Disclaimer: I own nothing you recognise.

Written for:

The If you dare challenge : prompt no2 Vague Misery

The Greenhouse Competition : Bleeding Heart

HP Potions Competition : Dragon Tonic

The 6 Senses Competition: Emotion, Pain

Pairing – Harry/Ginny

Warning – Unrequited Love for Charlie

I watched him outfly a Dragon and I fell in love. I sit in the second row of chairs, waiting for my little sister to walk down the aisle to the only man I have ever loved. He stands, my youngest brother beside him, a smile brighter than the sun lighting up his face as he nods his head to whatever Ron has just whispered in his ear. My mother sits in front of me with Andromeda and Teddy, laughing quietly together, the happiness radiating from their every pore. Bill and Fleur beside them, snuggled together cooing over my niece, in the way only new parents can. George is beside me, talking animatedly to Angelina, who is gazing adoringly at him, her engagement ring sparkling in the sun. All around me, people talk happily none aware of the almost numbness that has taken over me, the feeling of vague misery the only feeling I have.

Music starts and people swirl in their seats. Hermione appears, Luna not far behind her, both looking beautiful in the pale pink bridesmaid dresses my little sister has chosen. Next comes Ginny, my father leading her, and there is a collective gasp from the onlookers. Even as I stand here, hating her for having what I want most, I feel a spark of pride. That is my little sister, and she looks breath-taking. I turn to look, despite the pain I know it will cause me, to see the love in Harry's eyes as he sees her, his expression like a blind man seeing the sunset for the first time. A knife cuts through my gut, wishing that look was for me.

I watch as my dad hands over my little sisters hand to Harry, the smiles they all exchange and the look of excitement in the eyes of the soon to be newlyweds and I sigh quietly to myself. That could have been me, no, that should be me. Harry should look at me with that expression in his beautiful eyes, should smile at me like I'm the only person in his world, should want to wake up beside me every morning, spend every spare bit of time with me, and love me the way I love him. The way I will always love him.

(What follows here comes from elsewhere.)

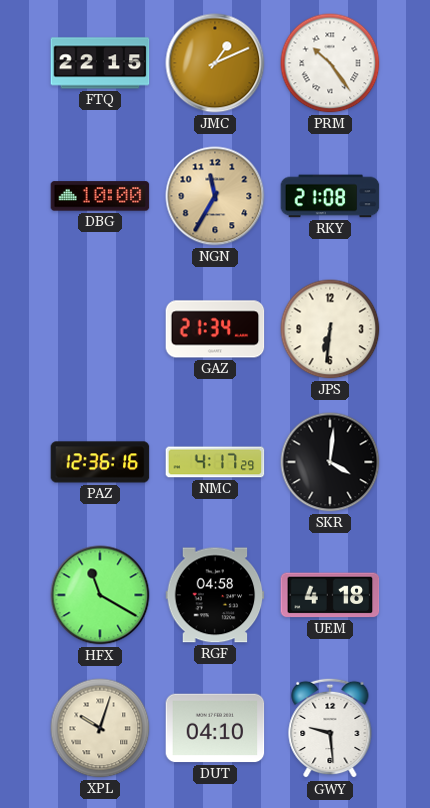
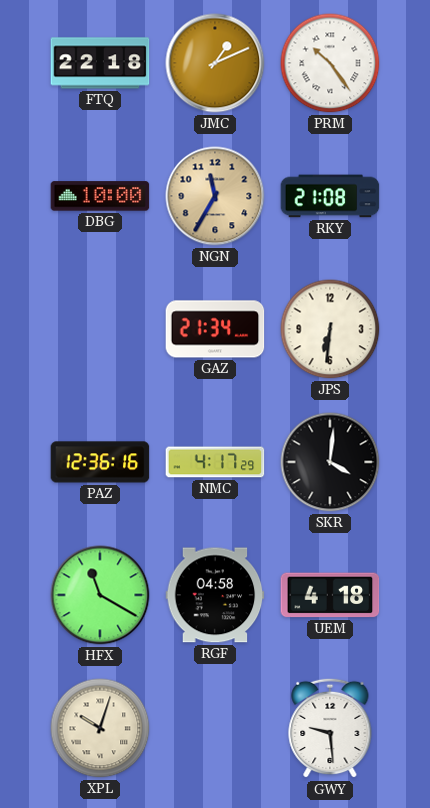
FTQ: 22:15 -> 22:18
DUT: 04:10 -> none
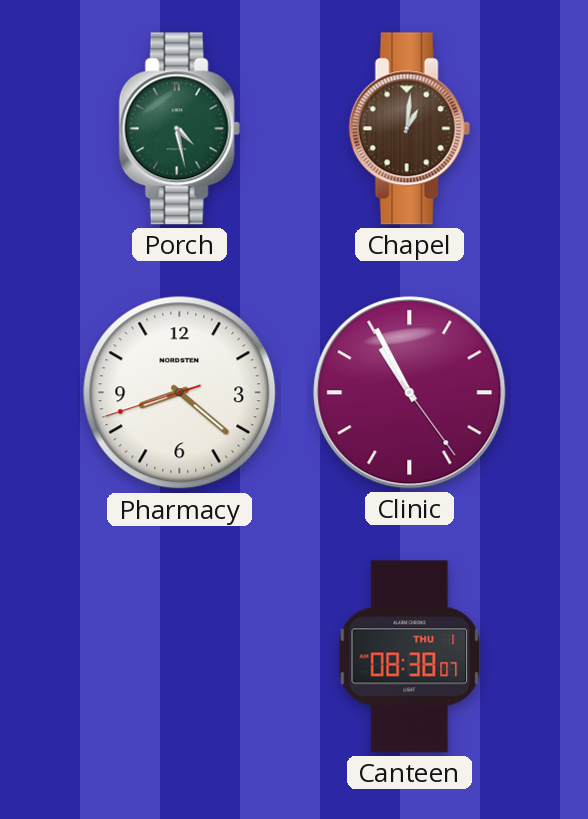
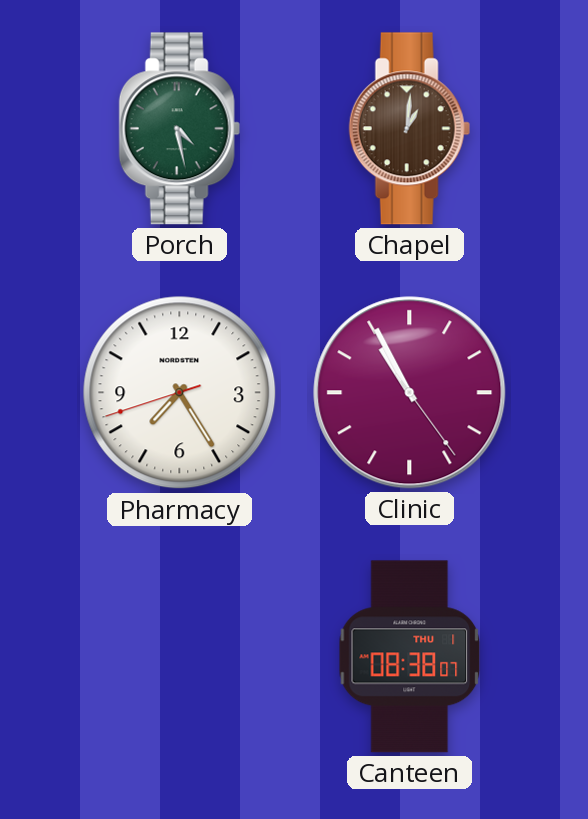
Pharmacy: 8:21 -> 7:24
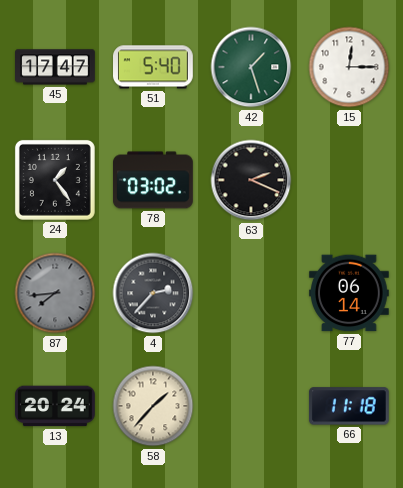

The vows are exchanged, rings forever placed on fingers, the doves let loose. Mum and Andy are crying, Tears are visible in dads eyes. The new Mr and Mrs Harry Potter are announced and the applause is immense. People are forming a queue all wanting to congratulate the couple, all wanting to wish them well for the future. I stay in my seat, gazing into nothing, pain crashing over me in waves. I look up, and see Harry looking at me, a hint of concern in his otherwise happy eyes. I try to smile but cannot bring my lips to cooperate. Instead I stare for a moment, taking in as much detail as I can, before I let the tear in my eye drop to my cheek and apparate away.

I'm in love with Harry Potter, and I always will be.